──────── Passage
On trials conducted on the basis of pleadings filed, the trial Court has a duty to resolve issues raised and joined on the pleadings. See Dipcharima & anor v. Ali & anor. 1974 (1) All N.L.R. Part 2 Page 420 at 422.
Failure of a trial court to perform this duty has been held by this court in some cases to be fatal to the decision reached by that court. See for instance Dumuye v. Idiazo 1978 2 S.C. 1 at 7 – 8.
So a complaint in a ground of appeal that a trial court failed to consider the issues raised on the pleadings before it is certainly a complaint involving questions of law alone. By the same token, a complaint in a ground of appeal in this court of a failure of the Court of Appeal, the lower court, to discharge its judicial duty of considering and pronouncing on the issues raised before it involves, in my view, a question of law alone.
Ground 5 of the appellant” grounds of appeal, besides the complaint of failure of the lower court to consider the arguments raised in the grounds of appeal before it complained about the wrongful admission in evidence of a particular exhibit i.e. Exh. D in the trial court. A complaint about wrongful admission of evidence is evidently a ground of law alone.
I can at this stage conveniently refer to ground 6 of the grounds of appeal which specifically raises the issue of the wrongful admission in evidence of the document Exh. D. to which I have just referred. For the reasons I have just given, I have no doubt in my mind that grounds 5 and 6 raise questions of law alone.
It remains for me now to deal with ground 7 of the appellants’ grounds of appeal. That ground attacked that part of the judgment of the trial court which says:-
“Where, as in this case there is a total absence of defence to the plaintiff’s claim the only alternative is a finding for the plaintiff.”
The absence of defence by a Defendant to a Plaintiff’s claim is one thing. The presence of a defence or defences by a Defendant to a Plaintiff’s claim and the failure of that defence or those defences is another matter. If there was a defence filed in a case and a trial court erroneously treated the case on the footing of absence of defence to the plaintiffs claim, a ground of appeal challenging such an error by the trial court in my view raises a question of law alone, for the ground of appeal is saying that the trial court has failed in its Judicial duty to consider the defence of the Defendant before it. This, in my view, is the complaint of the Appellants in ground 7 of their grounds of appeal. Whether the complaint will be made out is another matter. I am therefore satisfied that the ground 7 of appeal raises question of law alone.
In the end, after taking arguments on the preliminary objection raised by the respondent I struck out grounds 1, 2, 3, 4 and 8 of the appellants’ grounds of appeal for the reason that they raise questions of fact or of mixed law and fact and that leave of this court or that of the lower court was not obtained before the appellants filed their Notice of Appeal. I allowed the Appellants’ appeal to proceed on grounds 5, 6 and 7 of their grounds of appeal for the reason that they raise grounds of law alone. I have now in this judgment given detailed reasons for my conclusions. I will now proceed to consider the arguments on both sides on the grounds of appeal on which the appellants were heard.
I will take grounds 5 and 6 together as Counsel for the Appellants himself has done. I need to remind myself that the main complaint in ground 5 is that the lower court did not consider the issues raised by grounds 1, 3 and 5 of the appellants’ grounds of appeal in that court. I have reproduced the grounds of appeal above. Ground I of those grounds of appeal complained about the decision of the trial court being against the weight of evidence.
────────────────
──────── Material supplied
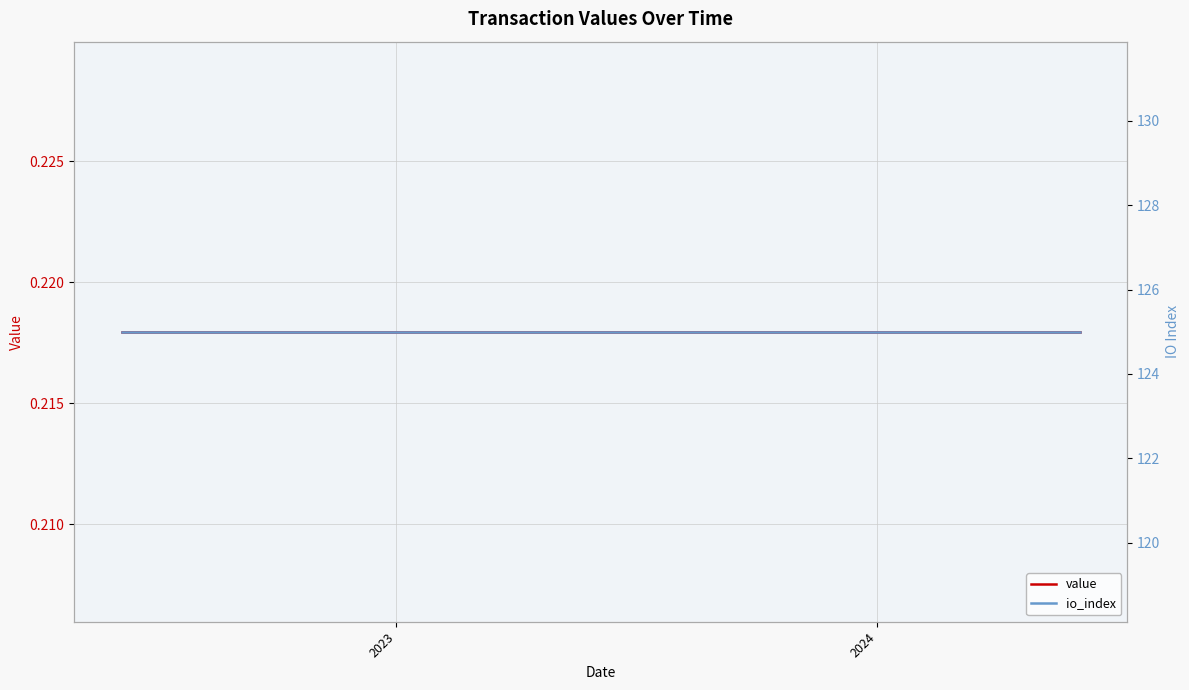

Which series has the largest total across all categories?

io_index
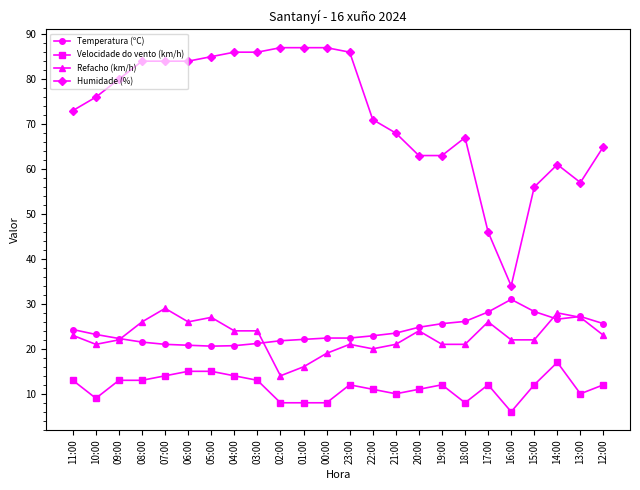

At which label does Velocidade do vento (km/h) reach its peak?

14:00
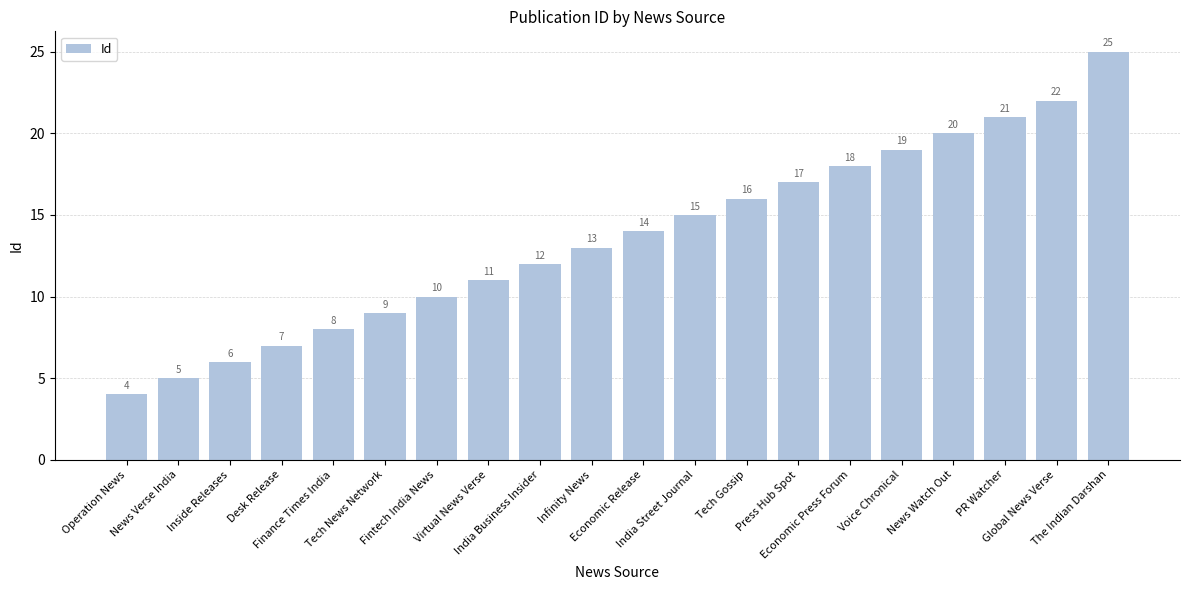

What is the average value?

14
────────────────
▶ Task list
**A)** According to the judgment excerpt, which of the appellants' grounds of appeal were struck out?
**B)** Present the lines of the dataset entries as a numbered list, omitting blank lines and leaving the pictures out.

▶ Expected responses
**A)** Grounds 1, 2, 3, 4 and 8 were struck out.

**B)**
1. Which series has the largest total across all categories?
2. io_index
3. At which label does Velocidade do vento (km/h) reach its peak?
4. 14:00
5. What is the average value?
6. 14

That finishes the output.